[Goal of the exercise]: Copy the lines between the one holding "To find the" and the one holding "When running the", inclusive, word for word.

BEGIN Source material

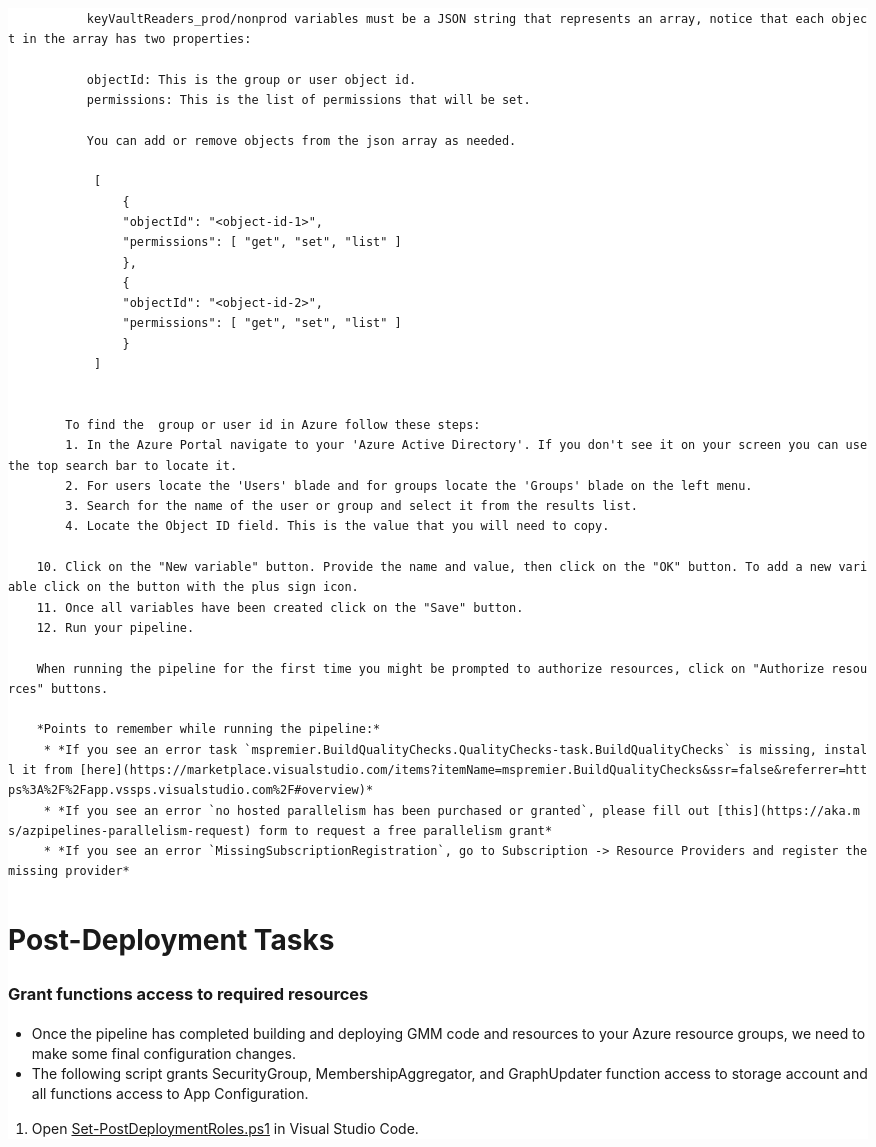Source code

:                keyVaultReaders_prod/nonprod variables must be a JSON string that represents an array, notice that each object in the array has two properties:

               objectId: This is the group or user object id.
               permissions: This is the list of permissions that will be set.

               You can add or remove objects from the json array as needed.

                [
                    {
                    "objectId": "<object-id-1>",
                    "permissions": [ "get", "set", "list" ]
                    },
                    {
                    "objectId": "<object-id-2>",
                    "permissions": [ "get", "set", "list" ]
                    }
                ]


            To find the  group or user id in Azure follow these steps:
            1. In the Azure Portal navigate to your 'Azure Active Directory'. If you don't see it on your screen you can use the top search bar to locate it.
            2. For users locate the 'Users' blade and for groups locate the 'Groups' blade on the left menu.
            3. Search for the name of the user or group and select it from the results list.
            4. Locate the Object ID field. This is the value that you will need to copy.

        10. Click on the "New variable" button. Provide the name and value, then click on the "OK" button. To add a new variable click on the button with the plus sign icon.
        11. Once all variables have been created click on the "Save" button.
        12. Run your pipeline.

        When running the pipeline for the first time you might be prompted to authorize resources, click on "Authorize resources" buttons.

        *Points to remember while running the pipeline:*
         * *If you see an error task `mspremier.BuildQualityChecks.QualityChecks-task.BuildQualityChecks` is missing, install it from [here](https://marketplace.visualstudio.com/items?itemName=mspremier.BuildQualityChecks&ssr=false&referrer=https%3A%2F%2Fapp.vssps.visualstudio.com%2F#overview)*
         * *If you see an error `no hosted parallelism has been purchased or granted`, please fill out [this](https://aka.ms/azpipelines-parallelism-request) form to request a free parallelism grant*
         * *If you see an error `MissingSubscriptionRegistration`, go to Subscription -> Resource Providers and register the missing provider*

# Post-Deployment Tasks

### Grant functions access to required resources

* Once the pipeline has completed building and deploying GMM code and resources to your Azure resource groups, we need to make some final configuration changes.
* The following script grants SecurityGroup, MembershipAggregator, and GraphUpdater function access to storage account and all functions access to App Configuration.

1. Open [Set-PostDeploymentRoles.ps1](https://microsoftit.visualstudio.com/OneITVSO/_git/STW-Sol-GrpMM-public?anchor=creating-synchronization-jobs-for-source-groups&path=/Scripts/PostDeployment/Set-PostDeploymentRoles.ps1) in Visual Studio Code.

END Source material

[Written response]:
            To find the  group or user id in Azure follow these steps:
            1. In the Azure Portal navigate to your 'Azure Active Directory'. If you don't see it on your screen you can use the top search bar to locate it.
            2. For users locate the 'Users' blade and for groups locate the 'Groups' blade on the left menu.
            3. Search for the name of the user or group and select it from the results list.
            4. Locate the Object ID field. This is the value that you will need to copy.

        10. Click on the "New variable" button. Provide the name and value, then click on the "OK" button. To add a new variable click on the button with the plus sign icon.
        11. Once all variables have been created click on the "Save" button.
        12. Run your pipeline.

        When running the pipeline for the first time you might be prompted to authorize resources, click on "Authorize resources" buttons.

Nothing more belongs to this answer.